In 1964–1965, the Blue Bus lines negotiated with Rose City Transit Company on their possible acquisition by RCT, but the two parties were far apart on a price, and never reached an agreement. In 1965, the Blue Bus consortium argued against a request by RCT for city council permission to extend certain of its routes into areas southwest of Portland that were outside the city limits, in areas served by Tualatin Valley Buses. However, the city council approved the extensions, which among other places included service in the Hillsdale, Vermont Hills, Maplewood and Multnomah districts and to Lewis & Clark College. The following year, after the city council approved another expansion of RCT service into areas then served only by "blue bus" routes – this time including extension east of the city, to Hazelwood and adjacent suburbs, as well as additional extensions in the southwest – the consortium said it would file a lawsuit against RCT and the city, to try to stop the expansion. The case was heard in Multnomah County circuit court in December 1966, and in January the court ruled in favor of the city and RCT.

===Final years===
In its last years, the consortium's financial situation shifted sharply. As happened with Portland's Rose City Transit and transit systems in many other U.S. cities, the 1960s were a time in which the Blue Bus lines experienced declining patronage, as private car usage greatly expanded, while labor costs were rising. Their shrinking profits made it all the more difficult for them to afford to add service to newly developed suburban neighborhoods.
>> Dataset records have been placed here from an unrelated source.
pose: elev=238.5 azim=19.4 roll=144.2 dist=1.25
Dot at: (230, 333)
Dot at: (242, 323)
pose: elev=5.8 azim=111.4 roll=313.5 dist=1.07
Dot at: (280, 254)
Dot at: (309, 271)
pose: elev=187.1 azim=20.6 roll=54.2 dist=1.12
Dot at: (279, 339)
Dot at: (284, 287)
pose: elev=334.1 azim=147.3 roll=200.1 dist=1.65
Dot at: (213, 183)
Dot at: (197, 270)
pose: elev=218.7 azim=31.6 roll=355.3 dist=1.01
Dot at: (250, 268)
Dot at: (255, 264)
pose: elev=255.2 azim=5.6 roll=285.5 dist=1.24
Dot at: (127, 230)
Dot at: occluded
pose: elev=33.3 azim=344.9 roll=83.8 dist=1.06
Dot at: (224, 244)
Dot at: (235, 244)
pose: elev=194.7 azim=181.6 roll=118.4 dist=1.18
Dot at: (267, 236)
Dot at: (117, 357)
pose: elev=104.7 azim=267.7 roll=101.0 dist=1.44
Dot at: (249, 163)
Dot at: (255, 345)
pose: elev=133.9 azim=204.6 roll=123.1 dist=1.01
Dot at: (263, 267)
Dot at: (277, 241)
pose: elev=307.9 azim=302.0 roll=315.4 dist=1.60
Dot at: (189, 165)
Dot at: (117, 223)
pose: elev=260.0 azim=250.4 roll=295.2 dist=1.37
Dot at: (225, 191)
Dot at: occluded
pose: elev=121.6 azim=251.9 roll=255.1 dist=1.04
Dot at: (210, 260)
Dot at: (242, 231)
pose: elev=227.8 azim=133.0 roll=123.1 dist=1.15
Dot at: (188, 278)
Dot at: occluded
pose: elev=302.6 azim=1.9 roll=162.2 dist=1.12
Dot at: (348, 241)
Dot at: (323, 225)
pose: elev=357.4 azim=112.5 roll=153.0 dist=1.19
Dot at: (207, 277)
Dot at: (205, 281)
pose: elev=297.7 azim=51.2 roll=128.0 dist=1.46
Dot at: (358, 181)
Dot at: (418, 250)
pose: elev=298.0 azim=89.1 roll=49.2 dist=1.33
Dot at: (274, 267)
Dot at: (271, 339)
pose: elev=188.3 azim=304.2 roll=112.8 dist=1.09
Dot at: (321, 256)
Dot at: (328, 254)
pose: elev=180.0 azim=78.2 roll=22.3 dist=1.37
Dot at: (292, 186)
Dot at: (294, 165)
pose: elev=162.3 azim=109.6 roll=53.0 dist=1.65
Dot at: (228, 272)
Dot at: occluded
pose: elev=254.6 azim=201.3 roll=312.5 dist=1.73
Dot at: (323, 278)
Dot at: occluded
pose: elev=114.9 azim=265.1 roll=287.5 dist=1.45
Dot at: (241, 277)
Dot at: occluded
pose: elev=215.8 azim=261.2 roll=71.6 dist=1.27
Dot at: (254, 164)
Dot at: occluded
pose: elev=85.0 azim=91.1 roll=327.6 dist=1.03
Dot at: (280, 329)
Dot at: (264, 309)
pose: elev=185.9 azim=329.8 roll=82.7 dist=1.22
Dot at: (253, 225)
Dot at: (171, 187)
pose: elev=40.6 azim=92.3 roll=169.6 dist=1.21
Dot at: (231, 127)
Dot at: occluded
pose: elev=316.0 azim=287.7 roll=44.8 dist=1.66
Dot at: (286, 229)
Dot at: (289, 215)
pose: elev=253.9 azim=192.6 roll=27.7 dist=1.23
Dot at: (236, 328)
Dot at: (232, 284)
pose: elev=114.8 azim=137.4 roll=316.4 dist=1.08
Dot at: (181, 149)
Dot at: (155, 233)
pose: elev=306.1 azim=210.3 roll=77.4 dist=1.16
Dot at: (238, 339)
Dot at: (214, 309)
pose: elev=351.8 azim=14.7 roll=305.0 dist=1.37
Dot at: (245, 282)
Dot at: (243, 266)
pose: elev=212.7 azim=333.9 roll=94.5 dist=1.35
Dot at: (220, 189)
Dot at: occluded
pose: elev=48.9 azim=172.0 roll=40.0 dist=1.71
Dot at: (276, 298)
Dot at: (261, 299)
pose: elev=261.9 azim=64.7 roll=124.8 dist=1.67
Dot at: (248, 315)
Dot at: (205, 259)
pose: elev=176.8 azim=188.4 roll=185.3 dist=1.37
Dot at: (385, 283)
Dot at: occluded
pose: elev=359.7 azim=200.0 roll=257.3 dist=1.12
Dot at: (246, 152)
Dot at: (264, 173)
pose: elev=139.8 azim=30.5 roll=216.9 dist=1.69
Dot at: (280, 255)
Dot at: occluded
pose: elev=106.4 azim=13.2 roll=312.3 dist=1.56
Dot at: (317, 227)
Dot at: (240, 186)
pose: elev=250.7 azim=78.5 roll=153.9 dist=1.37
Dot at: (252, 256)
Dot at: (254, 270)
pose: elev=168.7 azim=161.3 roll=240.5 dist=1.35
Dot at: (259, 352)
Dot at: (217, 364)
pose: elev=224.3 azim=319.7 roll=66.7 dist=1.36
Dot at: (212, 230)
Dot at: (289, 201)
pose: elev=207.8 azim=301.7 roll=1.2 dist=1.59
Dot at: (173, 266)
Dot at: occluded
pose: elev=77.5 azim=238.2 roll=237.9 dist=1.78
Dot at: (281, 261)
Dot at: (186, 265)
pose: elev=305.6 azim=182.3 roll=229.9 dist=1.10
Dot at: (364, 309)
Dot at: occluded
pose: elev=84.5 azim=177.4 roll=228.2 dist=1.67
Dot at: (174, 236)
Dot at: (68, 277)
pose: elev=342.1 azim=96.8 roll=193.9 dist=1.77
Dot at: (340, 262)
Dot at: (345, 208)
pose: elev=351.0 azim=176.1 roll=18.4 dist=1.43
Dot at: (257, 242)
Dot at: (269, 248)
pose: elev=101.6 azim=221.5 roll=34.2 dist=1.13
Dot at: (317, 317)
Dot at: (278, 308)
Net annual operating revenue (excluding revenue from carriage of goods) of $47,000 in 1964 turned into a net loss of $118,000 in 1969. Some elected officials said that a public takeover of Portland-area transit was inevitable, in order to ensure that an acceptable level of service would be maintained.

Following a period of intense disagreement between Rose City Transit and the Portland city council, and the threat of a strike and possible suspension of all service, the council took action in late 1969 which facilitated the takeover of the RCT system by Tri-Met on December 1 of that year.

===Takeover by Tri-Met===
Soon after the takeover of RCT, negotiations for Tri-Met to take over the Blue Bus lines began. The pace of negotiations was very slow, frustrating the Blue Bus owners, who, starting in January 1970, had been obliged to begin paying Tri-Met's 0.5% employer-payroll tax established to help finance creation of the new regional transit district. The drivers' union was also frustrated and called for a strike on July 1 if the process did not move more quickly, but later pushed back its strike deadline. The Blue Bus companies' owners wanted to sell to Tri-Met, but the two sides were far apart on price, the same situation as had existed during negotiations preceding the RCT takeover. In early August, both sides agreed to proceed with a takeover condemnation, under which process the final value for compensation to the sellers would be determined later by a court. Another delay followed, as Tri-Met waited for approval from the U.S. Department of Transportation, a "Letter of No Prejudice" assuring the agency that a takeover in this manner would not make Tri-Met ineligible for federal grants it was counting on, to help fund the acquisition; this delay again brought a strike very near. Federal approval was received on September 1, and later the same day Tri-Met announced that the takeover would proceed the following Sunday, September 6, 1970. Following a two-day period without service, to allow for relocating vehicles to Tri-Met's garage (and with most Blue Bus routes having had no service on Sundays and holidays, anyway), the first day of Tri-Met operation of the former Blue Bus service was the day after Labor Day, September 8, 1970.

At the time of the takeover by Tri-Met, average daily ridership on all Blue Bus service was only about 8,000. About 100 drivers and maintenance personnel were transferred to Tri-Met, along with 23 routes and 85 buses. With most of the Blue Lines' buses deemed by Tri-Met to be in very poor condition, the agency was already making plans to purchase 75 new buses as soon as possible.